If the subscription data file is not placed in the dedicated s3 location during the regular extract process, it is assumed that the cm_subscription_extract.dat file is empty.

Task Populate_Extract_Publish_Control performs the below steps.

  1. Get the last run date from ODP_CORE_LOG.MDM_PROCESS_CONTROL_LOG.

  2. Identify the entities in outbound views with informatica update date between Last Run Date, Current Date and Time.

  3. Populate the identified entities to ODP_CORE_LOG.MDM_EXTRACT_PUB_CNTL with extract status as PENDING_EXTRACT.

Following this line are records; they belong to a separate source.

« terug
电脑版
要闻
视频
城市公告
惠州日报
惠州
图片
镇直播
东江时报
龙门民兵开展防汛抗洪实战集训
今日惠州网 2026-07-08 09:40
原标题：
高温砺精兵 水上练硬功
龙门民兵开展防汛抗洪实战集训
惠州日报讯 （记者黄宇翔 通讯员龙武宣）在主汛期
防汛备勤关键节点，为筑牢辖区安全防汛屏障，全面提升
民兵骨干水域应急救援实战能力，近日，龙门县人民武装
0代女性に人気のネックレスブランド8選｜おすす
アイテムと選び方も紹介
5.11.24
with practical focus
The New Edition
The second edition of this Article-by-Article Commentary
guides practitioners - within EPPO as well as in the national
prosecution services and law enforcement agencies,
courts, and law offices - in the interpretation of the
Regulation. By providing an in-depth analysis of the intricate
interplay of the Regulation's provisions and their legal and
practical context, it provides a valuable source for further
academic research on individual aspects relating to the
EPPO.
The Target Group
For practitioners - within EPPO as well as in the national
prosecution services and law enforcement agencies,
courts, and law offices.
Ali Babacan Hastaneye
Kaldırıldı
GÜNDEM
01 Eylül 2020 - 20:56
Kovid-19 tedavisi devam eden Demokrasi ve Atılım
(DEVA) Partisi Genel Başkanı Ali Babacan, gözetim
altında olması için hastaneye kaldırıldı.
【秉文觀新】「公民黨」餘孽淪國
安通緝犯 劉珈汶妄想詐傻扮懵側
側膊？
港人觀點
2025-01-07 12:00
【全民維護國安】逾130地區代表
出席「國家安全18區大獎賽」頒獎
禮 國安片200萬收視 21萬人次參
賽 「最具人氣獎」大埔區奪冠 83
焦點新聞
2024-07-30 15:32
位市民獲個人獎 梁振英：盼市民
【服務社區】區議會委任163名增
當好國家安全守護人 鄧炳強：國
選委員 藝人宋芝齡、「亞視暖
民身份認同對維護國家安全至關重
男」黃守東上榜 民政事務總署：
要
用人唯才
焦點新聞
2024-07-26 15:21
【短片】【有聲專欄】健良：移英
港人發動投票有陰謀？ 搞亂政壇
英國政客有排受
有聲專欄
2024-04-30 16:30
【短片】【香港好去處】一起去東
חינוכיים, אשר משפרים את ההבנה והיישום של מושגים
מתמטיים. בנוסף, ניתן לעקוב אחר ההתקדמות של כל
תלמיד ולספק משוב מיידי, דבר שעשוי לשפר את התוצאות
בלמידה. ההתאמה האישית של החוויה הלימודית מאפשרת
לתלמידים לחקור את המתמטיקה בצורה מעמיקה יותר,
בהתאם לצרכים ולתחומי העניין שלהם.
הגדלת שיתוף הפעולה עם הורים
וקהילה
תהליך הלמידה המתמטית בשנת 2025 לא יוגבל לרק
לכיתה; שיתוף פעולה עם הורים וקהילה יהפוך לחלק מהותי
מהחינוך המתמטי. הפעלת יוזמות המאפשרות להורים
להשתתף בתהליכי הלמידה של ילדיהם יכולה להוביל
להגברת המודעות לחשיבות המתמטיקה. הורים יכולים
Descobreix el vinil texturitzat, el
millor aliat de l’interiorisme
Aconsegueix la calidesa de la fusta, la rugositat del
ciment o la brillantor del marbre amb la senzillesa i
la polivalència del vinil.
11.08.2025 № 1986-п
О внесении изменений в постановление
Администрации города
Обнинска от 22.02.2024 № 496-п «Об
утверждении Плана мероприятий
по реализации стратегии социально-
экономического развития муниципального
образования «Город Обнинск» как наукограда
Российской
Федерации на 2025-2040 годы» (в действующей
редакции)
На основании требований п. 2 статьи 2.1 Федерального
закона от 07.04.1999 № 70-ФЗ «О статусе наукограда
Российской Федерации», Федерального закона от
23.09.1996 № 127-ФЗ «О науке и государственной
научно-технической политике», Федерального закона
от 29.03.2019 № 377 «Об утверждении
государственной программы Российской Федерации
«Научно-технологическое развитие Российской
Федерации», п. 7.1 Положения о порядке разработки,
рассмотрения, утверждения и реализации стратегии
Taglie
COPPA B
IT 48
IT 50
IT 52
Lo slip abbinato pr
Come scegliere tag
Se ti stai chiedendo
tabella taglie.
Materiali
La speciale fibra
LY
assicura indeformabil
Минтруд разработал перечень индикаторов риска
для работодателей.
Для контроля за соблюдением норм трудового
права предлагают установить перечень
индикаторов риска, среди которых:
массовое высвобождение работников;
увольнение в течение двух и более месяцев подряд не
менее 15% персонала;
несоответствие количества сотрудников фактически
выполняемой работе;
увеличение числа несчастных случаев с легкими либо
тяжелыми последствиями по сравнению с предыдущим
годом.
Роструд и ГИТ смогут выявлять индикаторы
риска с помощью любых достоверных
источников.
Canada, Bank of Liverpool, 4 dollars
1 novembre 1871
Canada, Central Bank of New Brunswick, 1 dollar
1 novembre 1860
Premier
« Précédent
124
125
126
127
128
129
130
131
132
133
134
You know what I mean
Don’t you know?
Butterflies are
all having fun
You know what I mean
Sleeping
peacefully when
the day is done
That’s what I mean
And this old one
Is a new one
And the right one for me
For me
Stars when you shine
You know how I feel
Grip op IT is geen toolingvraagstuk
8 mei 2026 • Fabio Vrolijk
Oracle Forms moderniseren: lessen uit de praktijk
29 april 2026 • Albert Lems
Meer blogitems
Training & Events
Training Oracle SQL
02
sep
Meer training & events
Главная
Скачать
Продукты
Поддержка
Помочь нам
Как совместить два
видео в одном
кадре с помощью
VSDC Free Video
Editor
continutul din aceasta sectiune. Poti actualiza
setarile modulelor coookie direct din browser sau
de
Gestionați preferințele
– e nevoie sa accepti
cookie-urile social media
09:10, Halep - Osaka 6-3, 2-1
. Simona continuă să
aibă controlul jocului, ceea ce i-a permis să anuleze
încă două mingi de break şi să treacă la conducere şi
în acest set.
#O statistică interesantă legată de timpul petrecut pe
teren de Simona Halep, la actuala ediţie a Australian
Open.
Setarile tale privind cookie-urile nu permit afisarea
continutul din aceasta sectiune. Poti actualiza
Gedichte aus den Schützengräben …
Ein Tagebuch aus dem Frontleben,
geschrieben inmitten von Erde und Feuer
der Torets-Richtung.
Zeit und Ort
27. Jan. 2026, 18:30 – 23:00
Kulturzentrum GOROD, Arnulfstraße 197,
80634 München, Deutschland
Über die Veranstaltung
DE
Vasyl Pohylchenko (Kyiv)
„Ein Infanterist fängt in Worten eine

  4. Sets the last run date in ODP_CORE_LOG.MDM_PROCESS_CONTROL_LOG with current date and time.

The task File_Extract performs the below steps.

  1. Extracts data from normal views based on the JSON parameter configuration to the flat files under the configured folder in s3 location for all the customer entities present in MDM_EXTRACT_PUB_CNTL.

  2. Each extract is placed in a folder with the folder name as date timestamp.

    (Exampleoaidp-dev-usv-iqviadev-odp/CM_extract/INFORMATICA_MDM_CM/20210817053631/).

Task Update_Extract_Publish_Control does the below step.

  1. Updates the PENDING_EXTRACT status to SUCCESSFUL in MDM_EXTRACT_PUB_CNTL table for all the Customer entities.

Login to IDP OA platform and find the task group Informatica_MDM_File_Extract_US_Customer and click RUN. After executing the task group successfully, the extract files are available at Informatica_MDM_Customer_Extract/DataExtract/ located in s3 folder.

Note:   

The extracted files location will depend on the ORG ID defined in the parameters section.

Example:   infa_customer_extract/0Kt4sn9AatgcdPV0rBbtUg/

Troubleshooting

  • Total four tasks are present in the task group Informatica_MDM_File_Extract_US_Customer.

  • In case of failure in any task, fix the error and restart the task from the failed task till the end. If unable to identify or fix the error, contact MDM support team.